L’ordine di demolizione è quindi legittimo, in quanto non riguarda semplici modifiche isolate, ma la creazione di diversi locali comunicanti: due tavernette al piano seminterrato, due verande al primo piano (una sul lato sud e l’altra su un tratto di balcone a est), una sopraelevazione dell’intera superficie del sottostante fabbricato al secondo piano in luogo del terrazzo di copertura, e una tettoia in struttura metallica di 3,30 m x 4,40 m al piano terra. Tutti questi interventi compongono un manufatto stabile e permanente, che richiederebbe il previo permesso di costruire, e non possono essere considerati come pertinenze, data la loro consistenza, il rilevante impatto volumetrico e la possibilità di utilizzo autonomo degli spazi.
Come vanno valutati gli abusi edilizi?
Il Consiglio di Stato ha più volte ribadito il principio secondo cui la valutazione degli abusi edilizi deve essere effettuata considerando l’opera nel suo insieme e non scomponendo i singoli interventi, poiché il pregiudizio all’assetto del territorio deriva dall’insieme delle opere e dal loro impatto complessivo (cfr. Cons. Stato, Sez. VI, 18 ottobre 2022, n. 8848; 17 ottobre 2023, n. 9022).
Il TAR ha correttamente qualificato come abusivi gli interventi, che per essere legittimi avrebbero richiesto il permesso di costruire, e li ha sanzionati con l’ordine di demolizione. Il presunto condono del secondo piano, richiamato dai ricorrenti in maniera generica, non poteva essere considerato, in quanto non è stata fornita alcuna prova documentale né puntuale allegazione a supporto, e, come sottolinea la giurisprudenza, incombe sul ricorrente dimostrare la legittimità delle opere (Cons. Stato, Sez.
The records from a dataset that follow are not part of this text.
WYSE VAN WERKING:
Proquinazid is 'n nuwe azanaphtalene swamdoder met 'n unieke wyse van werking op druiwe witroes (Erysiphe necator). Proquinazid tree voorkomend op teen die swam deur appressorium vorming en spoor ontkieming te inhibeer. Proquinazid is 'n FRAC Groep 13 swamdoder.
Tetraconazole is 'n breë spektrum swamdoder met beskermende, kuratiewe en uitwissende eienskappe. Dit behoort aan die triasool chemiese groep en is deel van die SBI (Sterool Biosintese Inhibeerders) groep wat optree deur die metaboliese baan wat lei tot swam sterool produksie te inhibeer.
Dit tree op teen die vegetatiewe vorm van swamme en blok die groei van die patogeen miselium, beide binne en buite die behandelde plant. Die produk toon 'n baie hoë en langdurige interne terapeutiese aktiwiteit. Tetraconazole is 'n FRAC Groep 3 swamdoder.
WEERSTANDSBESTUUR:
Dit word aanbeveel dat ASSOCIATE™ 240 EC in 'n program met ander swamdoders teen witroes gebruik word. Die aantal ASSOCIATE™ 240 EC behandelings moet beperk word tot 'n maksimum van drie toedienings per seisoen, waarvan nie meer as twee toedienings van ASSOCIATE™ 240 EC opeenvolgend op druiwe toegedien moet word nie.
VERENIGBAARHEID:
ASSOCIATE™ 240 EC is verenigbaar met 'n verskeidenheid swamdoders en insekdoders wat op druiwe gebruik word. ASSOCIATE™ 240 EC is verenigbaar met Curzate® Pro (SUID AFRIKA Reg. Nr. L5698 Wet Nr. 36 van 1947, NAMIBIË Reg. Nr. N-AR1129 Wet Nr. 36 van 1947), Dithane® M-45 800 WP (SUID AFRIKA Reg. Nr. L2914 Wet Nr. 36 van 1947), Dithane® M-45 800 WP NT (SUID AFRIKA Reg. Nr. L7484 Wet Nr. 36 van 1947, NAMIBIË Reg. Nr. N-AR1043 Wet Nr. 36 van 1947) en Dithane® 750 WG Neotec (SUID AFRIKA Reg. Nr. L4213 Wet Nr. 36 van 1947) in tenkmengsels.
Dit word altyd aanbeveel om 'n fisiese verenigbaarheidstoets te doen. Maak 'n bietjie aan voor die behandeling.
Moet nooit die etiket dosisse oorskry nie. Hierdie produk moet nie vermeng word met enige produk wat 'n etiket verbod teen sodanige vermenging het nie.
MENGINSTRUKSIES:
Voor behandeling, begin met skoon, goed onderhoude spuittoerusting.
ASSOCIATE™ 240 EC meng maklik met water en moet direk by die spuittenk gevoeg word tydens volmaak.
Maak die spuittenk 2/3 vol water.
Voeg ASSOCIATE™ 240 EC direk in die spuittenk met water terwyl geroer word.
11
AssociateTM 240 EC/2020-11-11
II, 25 novembre 2024, n. 9443).
Quando è ammessa la fiscalizzazione?
Per quanto riguarda la possibilità di sostituire la demolizione con una sanzione pecuniaria, occorre precisare che l’amministrazione può valutare questa opzione solo nella fase esecutiva dell’ordine di demolizione, sulla base di un accertamento tecnico che dimostri l’impossibilità di eseguire la demolizione senza compromettere le porzioni legittime dell’immobile. L’omessa valutazione preventiva della sanzione pecuniaria non costituisce quindi un vizio dell’ordine di demolizione (Cons. Stato, Sez. VI, 12 aprile 2024, n. 3341).
In conclusione, essendo infondati tutti i motivi di appello, quest’ultimo deve essere integralmente respinto.